Prof : vocation dépression ?

Publié le 21 janvier 2020 par Mystika @Mystikate

Sur ce blog que je tiens depuis plus de huit ans, je n’ai évoqué mon métier que de manière allusive. Pourquoi ? Car ce n’était pas le propos de départ, il suffit de regarder le nom de mon blog : « Une parenthèse (mode) ». Mais au fur et à mesure des années, j’ai étendu les domaines et ce blog qui n’était consacré qu’à la mode et à la beauté s’est ouvert à d’autres sujets. On m’a demandé plus d’une fois de parler de mon métier, mais je me suis toujours mis des barrières.

En effet, j’ai eu beau tenter de garder mon blog secret, les élèves ont bien vite découvert son existence. Lorsque j’en ai pris connaissance il y a des années, je suis restée mortifiée et prête à tout arrêter. Je voulais garder cela loin de mon environnement professionnel. En y réfléchissant, je me suis dit que ce blog ne me portait pas préjudice, qu’il ne portait pas préjudice à mon métier non plus, donc je l’assume.
══════════════════════════════
▶ **OBJECTIF 1**
Recopiez le texte à lire en commençant par « Prof : vocation » et en allant jusqu'à « mis des barrières. », et changez « blog » en « site ».
▶ **OBJECTIF 2**
D'après le texte à lire, depuis combien de temps ce blog est-il tenu ?
══════════════════════════════
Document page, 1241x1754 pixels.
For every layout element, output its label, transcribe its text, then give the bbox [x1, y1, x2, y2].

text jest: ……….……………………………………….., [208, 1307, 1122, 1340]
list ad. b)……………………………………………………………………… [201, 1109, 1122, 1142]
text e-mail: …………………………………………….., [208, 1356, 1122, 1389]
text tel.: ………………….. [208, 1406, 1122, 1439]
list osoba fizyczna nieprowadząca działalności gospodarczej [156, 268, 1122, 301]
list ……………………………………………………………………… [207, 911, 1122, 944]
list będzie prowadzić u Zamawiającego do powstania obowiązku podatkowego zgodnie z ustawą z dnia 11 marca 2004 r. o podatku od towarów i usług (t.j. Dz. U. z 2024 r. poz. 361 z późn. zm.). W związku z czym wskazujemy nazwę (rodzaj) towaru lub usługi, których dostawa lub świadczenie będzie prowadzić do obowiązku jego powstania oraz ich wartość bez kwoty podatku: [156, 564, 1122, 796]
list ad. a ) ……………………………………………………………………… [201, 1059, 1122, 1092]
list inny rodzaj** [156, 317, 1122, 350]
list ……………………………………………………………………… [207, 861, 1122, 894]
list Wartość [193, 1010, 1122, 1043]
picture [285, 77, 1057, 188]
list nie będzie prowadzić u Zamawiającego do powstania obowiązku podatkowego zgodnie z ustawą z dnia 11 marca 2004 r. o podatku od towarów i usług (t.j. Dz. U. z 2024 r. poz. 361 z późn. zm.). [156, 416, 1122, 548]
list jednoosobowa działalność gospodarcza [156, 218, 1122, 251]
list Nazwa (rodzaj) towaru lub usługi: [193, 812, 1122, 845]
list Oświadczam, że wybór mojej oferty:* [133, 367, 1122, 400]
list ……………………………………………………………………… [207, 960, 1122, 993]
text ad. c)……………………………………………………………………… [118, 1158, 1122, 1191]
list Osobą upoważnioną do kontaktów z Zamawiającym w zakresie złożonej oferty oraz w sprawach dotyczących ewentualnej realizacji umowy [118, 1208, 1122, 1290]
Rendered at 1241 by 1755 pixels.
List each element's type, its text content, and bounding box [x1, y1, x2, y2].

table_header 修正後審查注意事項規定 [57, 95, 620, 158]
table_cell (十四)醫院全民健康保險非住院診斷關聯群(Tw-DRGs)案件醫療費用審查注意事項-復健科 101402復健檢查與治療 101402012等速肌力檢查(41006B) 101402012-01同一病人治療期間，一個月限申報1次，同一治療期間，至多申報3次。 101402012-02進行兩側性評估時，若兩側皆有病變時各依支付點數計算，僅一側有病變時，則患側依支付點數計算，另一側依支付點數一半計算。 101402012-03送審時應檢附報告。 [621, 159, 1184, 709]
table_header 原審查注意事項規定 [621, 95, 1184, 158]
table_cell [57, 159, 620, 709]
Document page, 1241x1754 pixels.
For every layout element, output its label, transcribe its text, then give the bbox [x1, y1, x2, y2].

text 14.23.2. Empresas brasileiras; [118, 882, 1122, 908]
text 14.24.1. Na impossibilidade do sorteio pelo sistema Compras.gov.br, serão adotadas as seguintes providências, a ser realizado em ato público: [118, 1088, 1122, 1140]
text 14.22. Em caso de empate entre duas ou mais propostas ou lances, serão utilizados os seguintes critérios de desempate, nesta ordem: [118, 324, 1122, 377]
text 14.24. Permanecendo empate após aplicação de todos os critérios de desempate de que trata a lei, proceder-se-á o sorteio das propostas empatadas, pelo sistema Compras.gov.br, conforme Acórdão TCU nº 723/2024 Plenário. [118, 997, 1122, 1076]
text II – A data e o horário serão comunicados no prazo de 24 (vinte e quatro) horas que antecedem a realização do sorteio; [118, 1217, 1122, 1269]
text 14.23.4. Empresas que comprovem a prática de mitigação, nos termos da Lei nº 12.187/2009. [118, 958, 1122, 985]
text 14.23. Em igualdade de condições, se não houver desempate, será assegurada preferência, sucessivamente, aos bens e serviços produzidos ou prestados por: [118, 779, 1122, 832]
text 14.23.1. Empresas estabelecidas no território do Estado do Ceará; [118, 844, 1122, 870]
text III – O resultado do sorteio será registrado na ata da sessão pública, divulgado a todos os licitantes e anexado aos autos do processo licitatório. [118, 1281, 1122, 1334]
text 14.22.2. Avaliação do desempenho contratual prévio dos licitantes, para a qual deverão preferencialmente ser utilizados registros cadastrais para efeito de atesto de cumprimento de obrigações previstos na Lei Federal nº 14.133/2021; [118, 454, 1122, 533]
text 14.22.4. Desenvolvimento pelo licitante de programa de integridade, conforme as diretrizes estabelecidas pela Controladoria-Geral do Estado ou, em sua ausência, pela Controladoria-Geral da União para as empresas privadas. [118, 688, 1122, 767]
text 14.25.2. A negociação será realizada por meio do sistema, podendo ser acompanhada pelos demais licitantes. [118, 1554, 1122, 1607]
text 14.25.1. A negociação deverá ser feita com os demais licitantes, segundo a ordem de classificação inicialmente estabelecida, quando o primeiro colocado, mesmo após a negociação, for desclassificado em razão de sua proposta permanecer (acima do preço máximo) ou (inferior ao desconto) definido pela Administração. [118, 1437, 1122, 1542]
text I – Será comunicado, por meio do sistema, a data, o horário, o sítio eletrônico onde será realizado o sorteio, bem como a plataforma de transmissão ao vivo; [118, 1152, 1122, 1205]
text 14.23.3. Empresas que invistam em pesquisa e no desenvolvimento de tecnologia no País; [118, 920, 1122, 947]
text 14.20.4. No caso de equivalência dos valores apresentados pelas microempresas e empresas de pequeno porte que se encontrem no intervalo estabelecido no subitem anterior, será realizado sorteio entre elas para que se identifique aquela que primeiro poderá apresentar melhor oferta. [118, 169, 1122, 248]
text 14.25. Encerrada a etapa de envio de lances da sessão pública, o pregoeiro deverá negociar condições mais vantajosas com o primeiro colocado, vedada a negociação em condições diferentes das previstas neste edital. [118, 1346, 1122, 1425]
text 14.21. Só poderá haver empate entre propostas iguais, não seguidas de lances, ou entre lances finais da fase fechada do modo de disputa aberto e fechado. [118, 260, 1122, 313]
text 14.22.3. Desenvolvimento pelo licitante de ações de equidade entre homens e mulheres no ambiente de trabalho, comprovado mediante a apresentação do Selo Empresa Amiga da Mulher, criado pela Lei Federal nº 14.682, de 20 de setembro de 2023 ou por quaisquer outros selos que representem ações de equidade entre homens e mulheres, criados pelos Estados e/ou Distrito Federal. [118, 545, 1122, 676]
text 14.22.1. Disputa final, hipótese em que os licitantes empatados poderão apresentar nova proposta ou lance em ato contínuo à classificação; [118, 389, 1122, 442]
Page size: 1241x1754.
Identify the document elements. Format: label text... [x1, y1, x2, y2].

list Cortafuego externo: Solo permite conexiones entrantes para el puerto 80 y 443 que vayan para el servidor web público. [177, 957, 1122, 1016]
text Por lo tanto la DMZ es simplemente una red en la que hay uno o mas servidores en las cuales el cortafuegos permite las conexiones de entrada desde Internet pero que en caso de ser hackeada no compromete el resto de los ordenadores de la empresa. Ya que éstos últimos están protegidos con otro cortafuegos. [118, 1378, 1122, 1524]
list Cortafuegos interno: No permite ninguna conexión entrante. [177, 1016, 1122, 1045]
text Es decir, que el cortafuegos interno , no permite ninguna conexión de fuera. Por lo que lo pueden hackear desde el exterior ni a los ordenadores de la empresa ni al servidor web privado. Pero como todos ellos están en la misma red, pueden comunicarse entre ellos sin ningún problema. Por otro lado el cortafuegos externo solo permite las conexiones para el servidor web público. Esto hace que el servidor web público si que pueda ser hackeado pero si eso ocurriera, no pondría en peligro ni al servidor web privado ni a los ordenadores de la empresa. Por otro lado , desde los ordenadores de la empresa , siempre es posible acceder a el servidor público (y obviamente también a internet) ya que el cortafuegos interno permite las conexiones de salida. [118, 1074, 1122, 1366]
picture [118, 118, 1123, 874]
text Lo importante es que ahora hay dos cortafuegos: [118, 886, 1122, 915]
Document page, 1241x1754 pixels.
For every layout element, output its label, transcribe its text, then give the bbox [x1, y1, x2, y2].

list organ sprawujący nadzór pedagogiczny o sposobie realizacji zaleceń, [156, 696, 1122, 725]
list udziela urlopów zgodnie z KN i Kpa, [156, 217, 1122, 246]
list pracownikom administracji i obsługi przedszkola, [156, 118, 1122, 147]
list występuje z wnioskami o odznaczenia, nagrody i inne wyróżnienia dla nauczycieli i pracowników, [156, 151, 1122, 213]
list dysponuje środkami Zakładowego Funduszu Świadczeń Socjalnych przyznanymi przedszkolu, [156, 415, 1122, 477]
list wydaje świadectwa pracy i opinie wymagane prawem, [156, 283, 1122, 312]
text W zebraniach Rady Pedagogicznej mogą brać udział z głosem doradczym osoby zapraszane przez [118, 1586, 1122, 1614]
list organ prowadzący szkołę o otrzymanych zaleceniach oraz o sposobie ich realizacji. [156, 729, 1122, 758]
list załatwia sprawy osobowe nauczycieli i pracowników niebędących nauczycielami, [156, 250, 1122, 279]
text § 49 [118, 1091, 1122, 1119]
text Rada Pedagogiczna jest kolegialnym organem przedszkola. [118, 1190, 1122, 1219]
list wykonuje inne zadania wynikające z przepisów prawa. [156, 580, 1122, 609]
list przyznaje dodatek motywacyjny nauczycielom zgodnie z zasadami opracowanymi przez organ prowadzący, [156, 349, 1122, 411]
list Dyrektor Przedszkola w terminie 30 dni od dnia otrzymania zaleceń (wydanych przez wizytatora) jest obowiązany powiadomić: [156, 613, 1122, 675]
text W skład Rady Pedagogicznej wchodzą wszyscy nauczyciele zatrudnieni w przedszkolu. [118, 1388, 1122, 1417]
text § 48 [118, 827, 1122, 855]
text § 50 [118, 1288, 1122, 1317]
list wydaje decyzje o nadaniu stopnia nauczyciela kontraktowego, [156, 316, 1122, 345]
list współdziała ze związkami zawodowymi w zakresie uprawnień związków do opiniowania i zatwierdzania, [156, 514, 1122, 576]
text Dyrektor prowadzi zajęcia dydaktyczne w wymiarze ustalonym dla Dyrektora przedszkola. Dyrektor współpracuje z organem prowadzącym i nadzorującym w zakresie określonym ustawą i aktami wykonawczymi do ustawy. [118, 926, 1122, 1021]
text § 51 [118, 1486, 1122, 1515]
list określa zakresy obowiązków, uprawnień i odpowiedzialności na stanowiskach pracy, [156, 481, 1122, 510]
══════════════════════════════
▶ **RÉPONSE 1**
Prof : vocation dépression ?

Publié le 21 janvier 2020 par Mystika @Mystikate

Sur ce site que je tiens depuis plus de huit ans, je n’ai évoqué mon métier que de manière allusive. Pourquoi ? Car ce n’était pas le propos de départ, il suffit de regarder le nom de mon site : « Une parenthèse (mode) ». Mais au fur et à mesure des années, j’ai étendu les domaines et ce site qui n’était consacré qu’à la mode et à la beauté s’est ouvert à d’autres sujets. On m’a demandé plus d’une fois de parler de mon métier, mais je me suis toujours mis des barrières.

▶ **RÉPONSE 2**
Depuis plus de huit ans.